Home How to remove last few characters from each row/column from pandas (python) dataframe?

Questions

How to remove last few characters from each row/column from pandas (python) dataframe?

November 22, 2021

I have a dataset with lots of variation in format like this.

    -0.002672945<120>
    -0.077635566{600}
    5.88365537e-005{500}
   -0.116441565{1}
   -4.549649974<29.448>

There are all kinds of variety in the end of the values, I need to remove all those weird brackets, problem is sometimes they are 3 characters, some times 6, etc. I also cannot just take first few characters as there are scientific notation numbers such as 8.645637e-007 like this.

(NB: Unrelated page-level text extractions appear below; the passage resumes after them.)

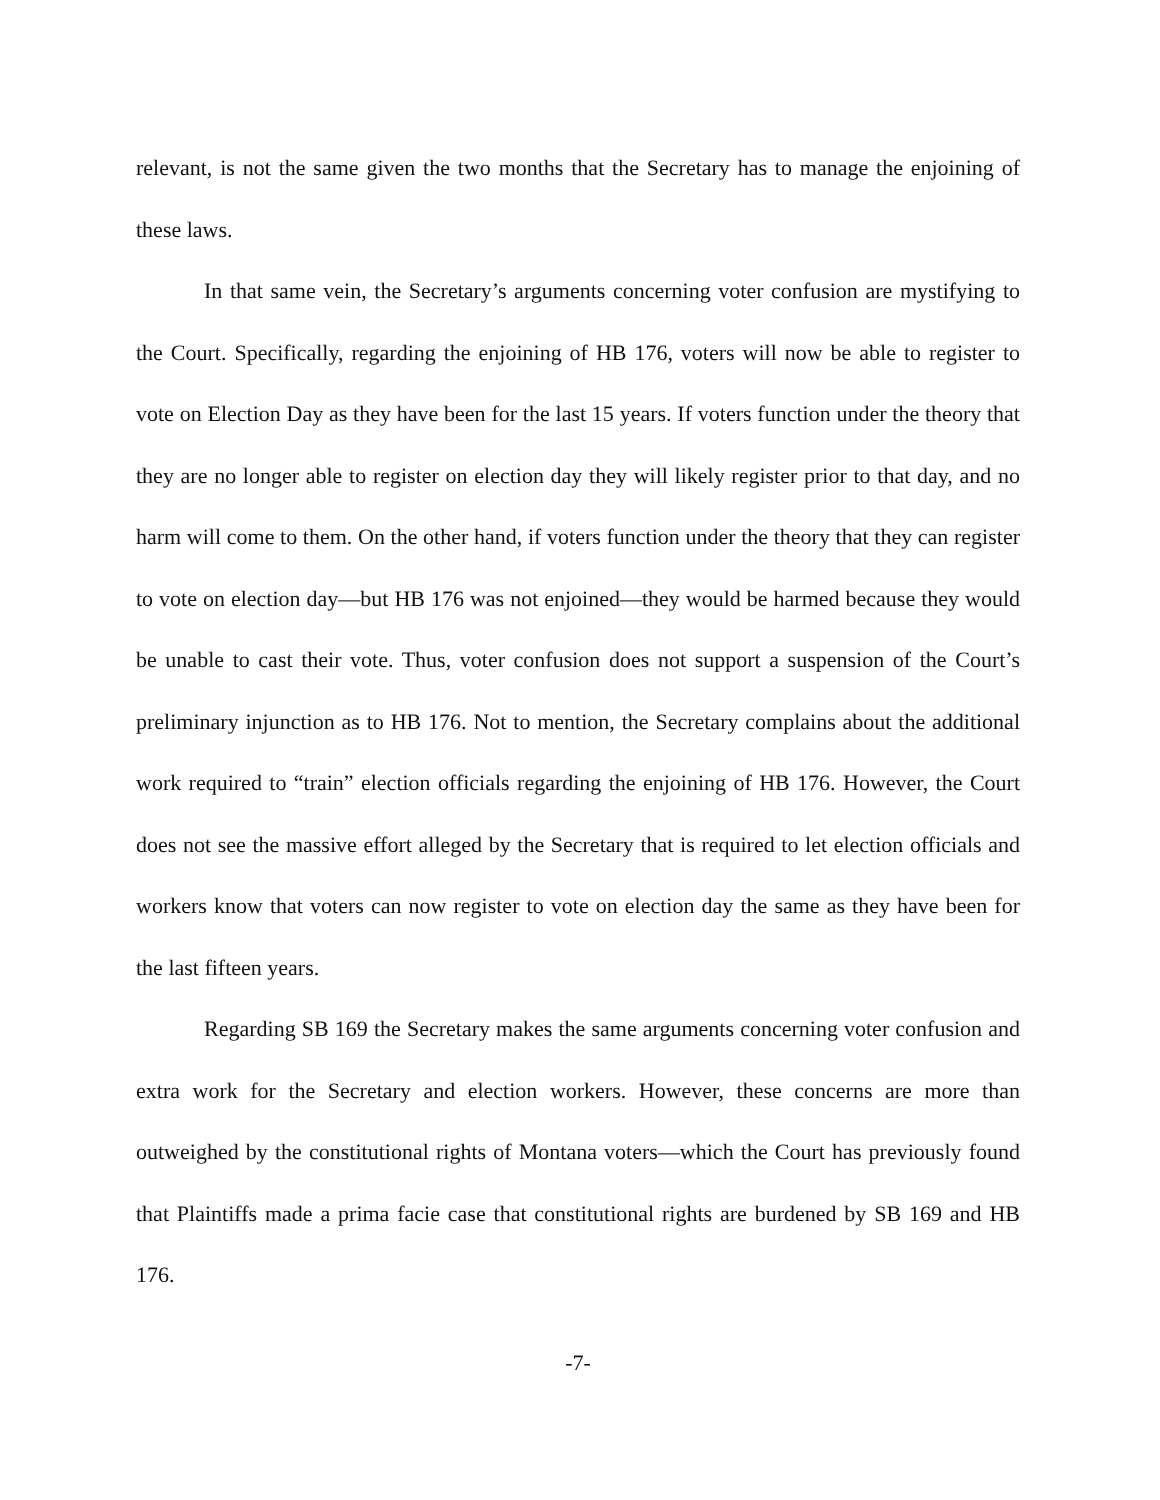relevant, is not the same given the two months that the Secretary has to manage the enjoining of these laws.
In that same vein, the Secretary’s arguments concerning voter confusion are mystifying to the Court. Specifically, regarding the enjoining of HB 176, voters will now be able to register to vote on Election Day as they have been for the last 15 years. If voters function under the theory that they are no longer able to register on election day they will likely register prior to that day, and no harm will come to them. On the other hand, if voters function under the theory that they can register to vote on election day—but HB 176 was not enjoined—they would be harmed because they would be unable to cast their vote. Thus, voter confusion does not support a suspension of the Court’s preliminary injunction as to HB 176. Not to mention, the Secretary complains about the additional work required to “train” election officials regarding the enjoining of HB 176. However, the Court does not see the massive effort alleged by the Secretary that is required to let election officials and workers know that voters can now register to vote on election day the same as they have been for the last fifteen years.
Regarding SB 169 the Secretary makes the same arguments concerning voter confusion and extra work for the Secretary and election workers. However, these concerns are more than outweighed by the constitutional rights of Montana voters—which the Court has previously found that Plaintiffs made a prima facie case that constitutional rights are burdened by SB 169 and HB 176.
-7-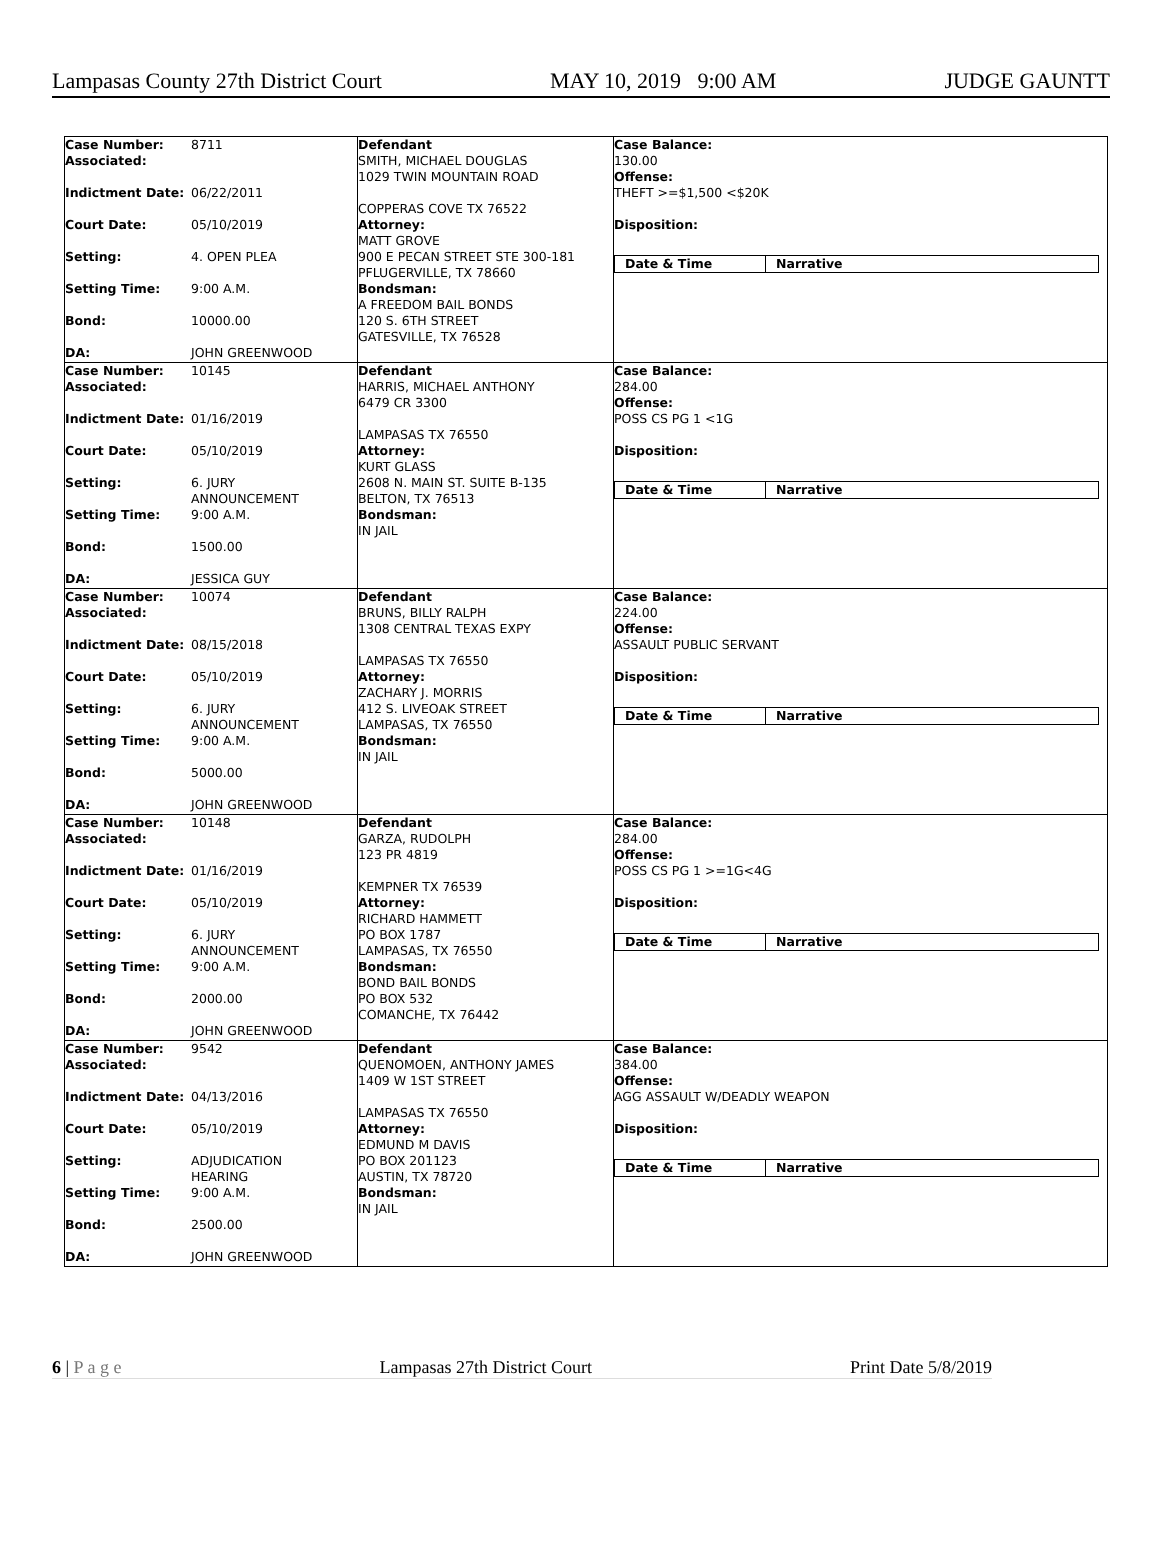Lampasas County 27th District Court MAY 10, 2019 9:00 AM JUDGE GAUNTT
Case Number: 8711
Associated:
Indictment Date: 06/22/2011
Court Date: 05/10/2019
Setting: 4. OPEN PLEA
Setting Time: 9:00 A.M.
Bond: 10000.00
DA: JOHN GREENWOOD
Defendant
SMITH, MICHAEL DOUGLAS
1029 TWIN MOUNTAIN ROAD
COPPERAS COVE TX 76522
Attorney:
MATT GROVE
900 E PECAN STREET STE 300-181
PFLUGERVILLE, TX 78660
Bondsman:
A FREEDOM BAIL BONDS
120 S. 6TH STREET
GATESVILLE, TX 76528
Case Balance:
130.00
Offense:
THEFT >=$1,500 <$20K
Disposition:
Date & Time Narrative
Case Number: 10145
Associated:
Indictment Date: 01/16/2019
Court Date: 05/10/2019
Setting: 6. JURY
ANNOUNCEMENT
Setting Time: 9:00 A.M.
Bond: 1500.00
DA: JESSICA GUY
Defendant
HARRIS, MICHAEL ANTHONY
6479 CR 3300
LAMPASAS TX 76550
Attorney:
KURT GLASS
2608 N. MAIN ST. SUITE B-135
BELTON, TX 76513
Bondsman:
IN JAIL
Case Balance:
284.00
Offense:
POSS CS PG 1 <1G
Disposition:
Date & Time Narrative
Case Number: 10074
Associated:
Indictment Date: 08/15/2018
Court Date: 05/10/2019
Setting: 6. JURY
ANNOUNCEMENT
Setting Time: 9:00 A.M.
Bond: 5000.00
DA: JOHN GREENWOOD
Defendant
BRUNS, BILLY RALPH
1308 CENTRAL TEXAS EXPY
LAMPASAS TX 76550
Attorney:
ZACHARY J. MORRIS
412 S. LIVEOAK STREET
LAMPASAS, TX 76550
Bondsman:
IN JAIL
Case Balance:
224.00
Offense:
ASSAULT PUBLIC SERVANT
Disposition:
Date & Time Narrative
Case Number: 10148
Associated:
Indictment Date: 01/16/2019
Court Date: 05/10/2019
Setting: 6. JURY
ANNOUNCEMENT
Setting Time: 9:00 A.M.
Bond: 2000.00
DA: JOHN GREENWOOD
Defendant
GARZA, RUDOLPH
123 PR 4819
KEMPNER TX 76539
Attorney:
RICHARD HAMMETT
PO BOX 1787
LAMPASAS, TX 76550
Bondsman:
BOND BAIL BONDS
PO BOX 532
COMANCHE, TX 76442
Case Balance:
284.00
Offense:
POSS CS PG 1 >=1G<4G
Disposition:
Date & Time Narrative
Case Number: 9542
Associated:
Indictment Date: 04/13/2016
Court Date: 05/10/2019
Setting: ADJUDICATION
HEARING
Setting Time: 9:00 A.M.
Bond: 2500.00
DA: JOHN GREENWOOD
Defendant
QUENOMOEN, ANTHONY JAMES
1409 W 1ST STREET
LAMPASAS TX 76550
Attorney:
EDMUND M DAVIS
PO BOX 201123
AUSTIN, TX 78720
Bondsman:
IN JAIL
Case Balance:
384.00
Offense:
AGG ASSAULT W/DEADLY WEAPON
Disposition:
Date & Time Narrative
6 | P a g e Lampasas 27th District Court Print Date 5/8/2019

Is there a smart way to clear this kind of mess from data?

>Solution :

>>> df = pd.DataFrame({"x": [
... "-0.002672945<120>",
... "-0.077635566{600}",
... "5.88365537e-005{500}",
... "-0.116441565{1}",
... "-4.549649974<29.448>",
... ]})
>>> df["x"].replace(r"[<{].+$", "", regex=True)
0       -0.002672945
1       -0.077635566
2    5.88365537e-005
3       -0.116441565
4       -4.549649974
Name: x, dtype: object
>>>

You can assign that result back into the df then.